En el centro de esta conmemoración está la figura de Jesús, cuya entrega radical no solo revela el drama humano del sufrimiento y la muerte, sino que, parafraseando a Massimo Recalcati, encarna el movimiento inverso y audaz de un Dios que se deja arrastrar hacia el ser humano. No es el hombre quien asciende hacia lo divino, sino el Padre que desciende hasta lo más hondo de la fragilidad de sus hijos. La pureza absoluta se mezcla con el barro humano, sin rictus de asco. Esta encarnación amorosa no es una metáfora piadosa, sino una exposición real al dolor más extremo: “Elí, Elí, lemá sabactani”. Ya en Getsemaní, Jesús comienza a experimentar el abandono, la angustia, la soledad sin anestesia. Luego, al contacto de un beso, se desencadenan la traición, la detención arbitraria, el juicio sumario, la tortura, la humillación, la desnudez y la ejecución infamante. El Hijo de Dios muere como un despojo humano.
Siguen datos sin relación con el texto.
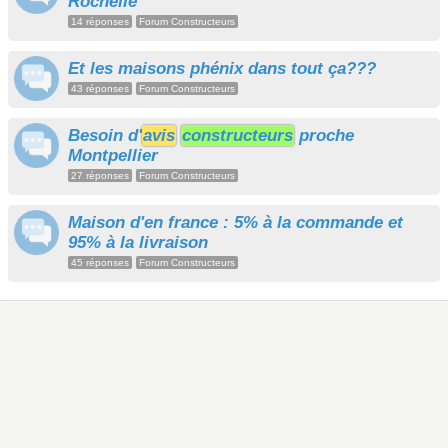
Rochelle
14 réponses
Forum Constructeurs
Et les maisons phénix dans tout ça???
43 réponses
Forum Constructeurs
Besoin d'
avis
constructeurs
proche
Montpellier
27 réponses
Forum Constructeurs
Maison d'en france : 5% à la commande et
95% à la livraison
45 réponses
Forum Constructeurs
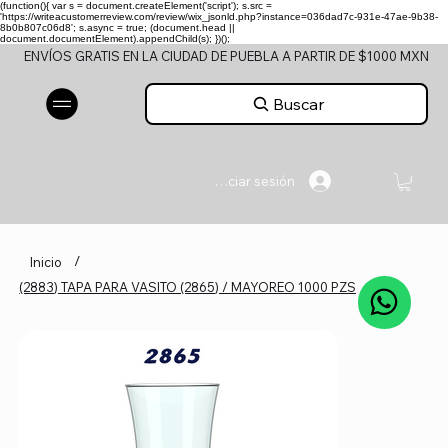
(function(){ var s = document.createElement('script'); s.src =
'https://writeacustomerreview.com/review/wix_jsonld.php?instance=036dad7c-931e-47ae-9b38-
8b0b807c06d8'; s.async = true; (document.head ||
document.documentElement).appendChild(s); })();
ENVÍOS GRATIS EN LA CIUDAD DE PUEBLA A PARTIR DE $1000 MXN
Buscar
Iniciar sesión
/
Inicio
(2883) TAPA PARA VASITO (2865) / MAYOREO 1000 PZS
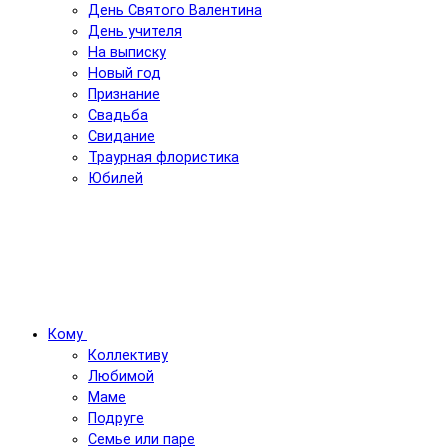
День Святого Валентина
День учителя
На выписку
Новый год
Признание
Свадьба
Свидание
Траурная флористика
Юбилей
Кому
Коллективу
Любимой
Маме
Подруге
Семье или паре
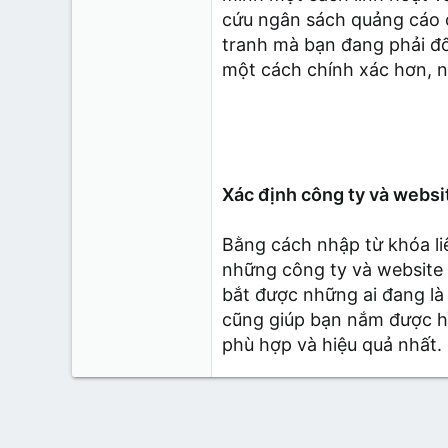
cứu ngân sách quảng cáo c
tranh mà bạn đang phải đố
một cách chính xác hơn, n
Xác định công ty và webs
Bằng cách nhập từ khóa li
những công ty và website 
bắt được những ai đang là 
cũng giúp bạn nắm được hì
phù hợp và hiệu quả nhất.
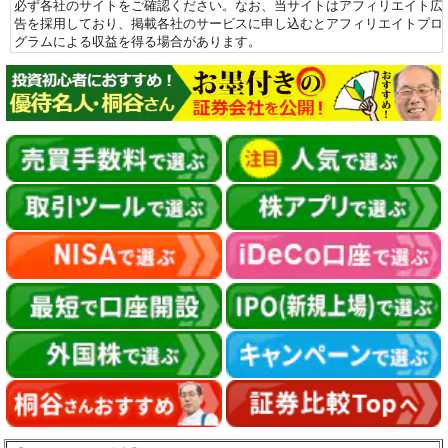
必ず各社のサイトをご確認ください。なお、当サイトはアフィリエイト広
告を採用しており、掲載各社のサービスに申し込むとアフィリエイトプロ
グラムによる収益を得る場合があります。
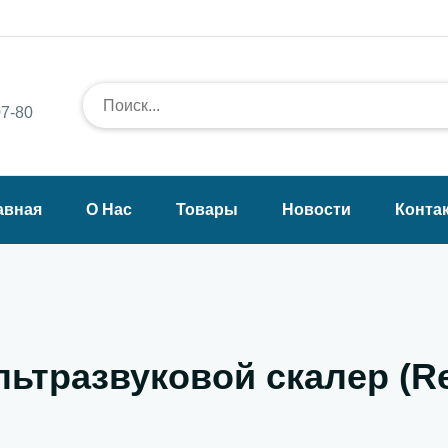
7-80
авная
О Нас
Товары
Новости
Конта
льтразвуковой скалер (Re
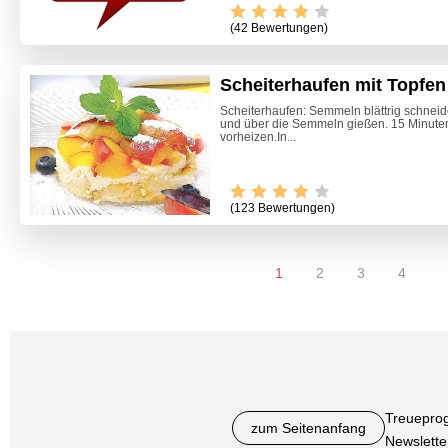
(42 Bewertungen)
Scheiterhaufen mit Topfen
Scheiterhaufen: Semmeln blättrig schneide
und über die Semmeln gießen. 15 Minuten
vorheizen.In...
(123 Bewertungen)
1
2
3
4
Treuepro
zum Seitenanfang
Newslette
Por eso, la Semana Santa no es solo la evocación de un pasado salvífico, sino la actualización de una verdad que sigue latiendo en los cuerpos heridos de hoy. La cruz no pertenece al pasado: se reactualiza en cada clamor sofocado, en cada rostro desfigurado, en cada comunidad sometida a la violencia, al olvido o al exilio. Desde la fe, cada uno de esos cuerpos es figura del Crucificado, y cada una de esas heridas reclama ser mirada no solo con compasión, sino con compromiso transformador. Nuevamente, sin rictus de asco.

Pero así como hemos aprendido a normalizar la muerte violenta —volviéndola paisaje, consumiendo su filo en reels, tiktoks y demás—, también podríamos haber domesticado la resurrección. Y, sin embargo, se trata del giro más desconcertante de la historia: la Vida que brota en el corazón mismo de la implacable muerte. Se subvierte, así, la lógica del poder, del cálculo, de la fatalidad. Sin embargo, para quienes crecimos sabiendo “cómo termina la historia”, el asombro pascual corre el riesgo de haberse institucionalizado. A fuerza de repetición —“resucitó al tercer día, según las Escrituras”—, el anuncio más radical y subversivo de la historia humana puede volverse fórmula, revólver con silenciador, sonido sin estremecimiento. Lo impensable se vuelve previsible. El milagro, costumbre.

Recuperar el sentido pascual exige, entonces, no solo contemplar la cruz como clamor del mundo, sino abrirse a la posibilidad real de que algo nuevo —radicalmente nuevo— pueda irrumpir en medio de la historia. Porque si la resurrección no nos desinstala, si no desafía nuestras lógicas de desesperanza, si no nos despierta del letargo de la resignación, entonces se habrá convertido, también ella, en una forma más de olvido. El reto, por tanto, es volver a mirar lo imposible —la tumba vacía— con los ojos del asombro, pero también con los pies firmes sobre la tierra herida de los pueblos, sobre las yayas de las mujeres y los hombres de nuestro tiempo.

Solo quien ha cargado la cruz —sea cual haya sido la que le tocó—, y se ha dejado astillar y doblegar por su peso, y ha acariciado luego sus toscas maderas, puede anunciar, desde las entrañas, el gozo de la Pascua. No como consigna, sino como temblor; no como dogma mecánico, sino como experiencia vivida. Y entonces sí: la resurrección dejará de ser fórmula para volver a ser milagro.

(*) Docente en el Departamento Académico de Teología de la PUCP y doctor en Historia de la Iglesia por la Universidad de Londres.